WORK REQUEST A:
List the usernames of everyone who posted in the comment thread about home internet speeds below.
━━━━━ DOCUMENT PASSAGE ━━━━━
On the line between Fairfax County and Fairfax City (Mantua). 1.5 to 3 Mbps. We kept getting door hangers: "FiOS is coming!!!" They even had "Miss Utility" mark out buried cables and such. (at least I think it was them) They never came. :-/

Posted by: nighthawk700 | August 30, 2010 2:05 PM | Report abuse

Well, the link didn't work for me. It crunched and crunched and finally said I'd have to call, which I did.

They say I can have 7 Mbps starting at $29 a month for 6 months, going to $39 after. I said OK. Now, I have 3 Mbps at $29 a month.

I guess they meant 4-7 Mbps, but they said 7.

Capitol Hill - Stanton Park

Posted by: Bob_Dobbs | August 30, 2010 3:18 PM | Report abuse

North Bethesda- 1.5 -3 MBps. & Fios has not arrived.
So the Comcast oligpoly has it at "up to" 20/4 MBps.

Posted by: Hattrik | August 30, 2010 3:51 PM | Report abuse

Here in Falls Church, we're too far from the CO for our Verizon DSL connection to remain stable at speeds above 768/128. The DSL modem can't process all the signal degradation at higher speeds (we tried).

FiOS is available but it's still a bit expensive and we are afraid (with good reason, based upon what we've seen and heard) that the installation will be a disaster even though the service is great when it's up and running.

Posted by: bokamba | August 30, 2010 5:20 PM | Report abuse

Here on the Rock Creek side of Georgetown:
"We're sorry!
1-Year Fastest Plan
4 to 7 Mbps
is not available for your account."

I wonder if this is true though. The last time I had a repair guy here, he tested the line and said that 3mbps is all that they're giving me, intimating that higher speeds were available.
━━━━━ SOURCE DATA ━━━━━
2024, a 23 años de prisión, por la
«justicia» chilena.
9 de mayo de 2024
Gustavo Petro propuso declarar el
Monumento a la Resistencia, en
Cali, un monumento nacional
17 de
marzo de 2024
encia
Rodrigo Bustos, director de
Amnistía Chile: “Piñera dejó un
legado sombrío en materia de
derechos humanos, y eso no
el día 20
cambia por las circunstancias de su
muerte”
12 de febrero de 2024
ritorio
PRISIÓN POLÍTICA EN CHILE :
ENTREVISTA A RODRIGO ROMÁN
━━━━━
WORK REQUEST B:
Quote every line of the collected data rows above, keeping each line unchanged.

EXERCISE SOLUTION A:
nighthawk700, Bob_Dobbs, Hattrik, bokamba

EXERCISE SOLUTION B:
2024, a 23 años de prisión, por la
«justicia» chilena.
9 de mayo de 2024
Gustavo Petro propuso declarar el
Monumento a la Resistencia, en
Cali, un monumento nacional
17 de
marzo de 2024
encia
Rodrigo Bustos, director de
Amnistía Chile: “Piñera dejó un
legado sombrío en materia de
derechos humanos, y eso no
el día 20
cambia por las circunstancias de su
muerte”
12 de febrero de 2024
ritorio
PRISIÓN POLÍTICA EN CHILE :
ENTREVISTA A RODRIGO ROMÁN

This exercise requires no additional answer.